* _What to do_
[a] Answer these questions from the Cs2Te5 summary:
(i) What workfunction value does the Cs2Te5(010) surface show when Cs atoms cover it?
(ii) What are the one-dimensional substructures in Cs2Te5, and how are they packed?
(iii) What advantages does Cs2Te5 have over Cs2TeC2?
[b] Copy the stretch of the Cs2Te5 summary from "Contribution" through "the Cs-Te system.", swapping "expanding" for "broadening".

* _Extract to read_
# # # # # # #
Searching for low-workfunction phases in the Cs-Te system: the case of Cs2Te5

TL;DR

This study computationally investigates the workfunction of Cs2Te5, identifying a low-workfunction surface with potential for high quantum efficiency in photoemission, and compares its properties to related materials.

Contribution

It reveals a low-workfunction surface in Cs2Te5 covered with Cs atoms, expanding the understanding of low-workfunction materials in the Cs-Te system.

Findings

Cs2Te5(010) surface with Cs coverage has ~1.9 eV workfunction

Cs2Te5 contains quasi one-dimensional polytelluride substructures

Low-workfunction surface less energetically favored than in Cs2TeC2

Abstract

We have computationally explored workfunction values of Cs2Te5, an existing crystalline phase of the Cs-Te system and a small bandgap semiconductor, in order to search for reduced workfunction alternatives of Cs2Te that preserve the exceptionally high quantum efficiency of the Cs2Te seasoned photoemissive material. We have found that the Cs2Te5(010) surface exhibits a workfunction value of ~ 1.9 eV when it is covered by Cs atoms. Cs2Te5 is analogous to our recently proposed low-workfunction materials, Cs2TeC2 and other ternary acetylides [J. Z. Terdik, et al., Phys. Rev. B 86, 035142 (2012)], in as much as it also contains quasi one-dimensional substructures embedded in a Cs-matrix, forming the foundation for anomalous workfunction anisotropy, and low workfunction values. The one-dimensional substructures in Cs2Te5 are polytelluride ions in a tetragonal rod packing. Cs2Te5 has the advantage of simpler composition and availability as compared to Cs2TeC2, however its low workfunction surface is less energetically favored to the other surfaces than in Cs2TeC2.
# # # # # # #
* _Records shown_
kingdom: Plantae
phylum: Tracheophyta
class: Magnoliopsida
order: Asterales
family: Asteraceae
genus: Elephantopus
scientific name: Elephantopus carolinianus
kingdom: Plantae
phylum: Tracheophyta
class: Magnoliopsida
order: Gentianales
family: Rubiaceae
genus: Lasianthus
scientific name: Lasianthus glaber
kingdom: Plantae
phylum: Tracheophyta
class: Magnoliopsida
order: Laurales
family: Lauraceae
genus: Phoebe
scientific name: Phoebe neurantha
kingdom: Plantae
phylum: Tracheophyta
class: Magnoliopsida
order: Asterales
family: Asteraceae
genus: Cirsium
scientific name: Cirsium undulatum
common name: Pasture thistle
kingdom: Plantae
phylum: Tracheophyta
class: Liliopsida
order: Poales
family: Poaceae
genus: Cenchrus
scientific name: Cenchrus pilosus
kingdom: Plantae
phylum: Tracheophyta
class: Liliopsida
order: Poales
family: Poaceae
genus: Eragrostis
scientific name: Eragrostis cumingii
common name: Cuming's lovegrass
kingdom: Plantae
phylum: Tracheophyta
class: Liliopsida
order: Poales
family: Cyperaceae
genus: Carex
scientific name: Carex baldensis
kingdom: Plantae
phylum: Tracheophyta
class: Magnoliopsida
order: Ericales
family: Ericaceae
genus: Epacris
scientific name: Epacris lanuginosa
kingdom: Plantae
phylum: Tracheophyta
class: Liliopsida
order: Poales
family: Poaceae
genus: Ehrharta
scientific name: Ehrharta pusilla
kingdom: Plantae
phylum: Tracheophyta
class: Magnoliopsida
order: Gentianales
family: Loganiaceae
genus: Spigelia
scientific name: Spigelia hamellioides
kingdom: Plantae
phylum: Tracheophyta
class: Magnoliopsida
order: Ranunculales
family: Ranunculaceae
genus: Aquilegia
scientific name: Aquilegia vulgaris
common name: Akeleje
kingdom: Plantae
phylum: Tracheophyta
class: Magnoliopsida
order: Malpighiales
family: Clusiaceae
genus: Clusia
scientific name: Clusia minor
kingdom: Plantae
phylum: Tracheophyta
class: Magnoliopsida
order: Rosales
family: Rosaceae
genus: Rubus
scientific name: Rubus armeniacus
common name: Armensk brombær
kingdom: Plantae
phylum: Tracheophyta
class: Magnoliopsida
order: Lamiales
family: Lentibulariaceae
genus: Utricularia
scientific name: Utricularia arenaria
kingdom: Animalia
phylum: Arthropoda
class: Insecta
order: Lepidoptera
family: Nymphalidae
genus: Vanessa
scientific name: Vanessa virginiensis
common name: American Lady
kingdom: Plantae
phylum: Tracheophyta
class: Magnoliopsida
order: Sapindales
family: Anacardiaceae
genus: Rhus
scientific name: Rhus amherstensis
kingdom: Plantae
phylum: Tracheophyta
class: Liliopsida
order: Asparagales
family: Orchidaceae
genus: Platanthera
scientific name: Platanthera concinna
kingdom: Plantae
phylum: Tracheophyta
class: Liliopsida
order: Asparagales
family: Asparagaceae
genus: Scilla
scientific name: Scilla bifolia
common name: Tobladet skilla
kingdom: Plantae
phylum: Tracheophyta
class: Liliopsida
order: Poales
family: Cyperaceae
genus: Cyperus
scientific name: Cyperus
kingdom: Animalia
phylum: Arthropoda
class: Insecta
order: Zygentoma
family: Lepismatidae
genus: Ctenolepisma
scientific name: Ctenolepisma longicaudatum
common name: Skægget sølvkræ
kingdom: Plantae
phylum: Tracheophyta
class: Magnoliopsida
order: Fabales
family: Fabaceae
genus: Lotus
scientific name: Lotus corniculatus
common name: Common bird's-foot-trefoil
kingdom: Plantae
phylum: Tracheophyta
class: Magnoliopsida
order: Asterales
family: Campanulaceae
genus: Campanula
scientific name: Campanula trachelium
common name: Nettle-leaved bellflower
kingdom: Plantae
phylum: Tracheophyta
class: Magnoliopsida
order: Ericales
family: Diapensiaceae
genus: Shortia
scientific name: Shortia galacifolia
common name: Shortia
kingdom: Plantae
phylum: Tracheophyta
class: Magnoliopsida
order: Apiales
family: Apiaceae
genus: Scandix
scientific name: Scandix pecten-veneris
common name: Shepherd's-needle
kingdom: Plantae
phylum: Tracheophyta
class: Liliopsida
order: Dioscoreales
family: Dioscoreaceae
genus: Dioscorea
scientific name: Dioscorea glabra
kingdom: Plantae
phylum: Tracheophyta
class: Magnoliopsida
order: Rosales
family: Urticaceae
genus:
# # # # # # #
* _Expected results_
[a]
(i) About 1.9 eV.
(ii) They are polytelluride ions in a tetragonal rod packing.
(iii) A simpler composition and availability.

[b]
Contribution

It reveals a low-workfunction surface in Cs2Te5 covered with Cs atoms, broadening the understanding of low-workfunction materials in the Cs-Te system.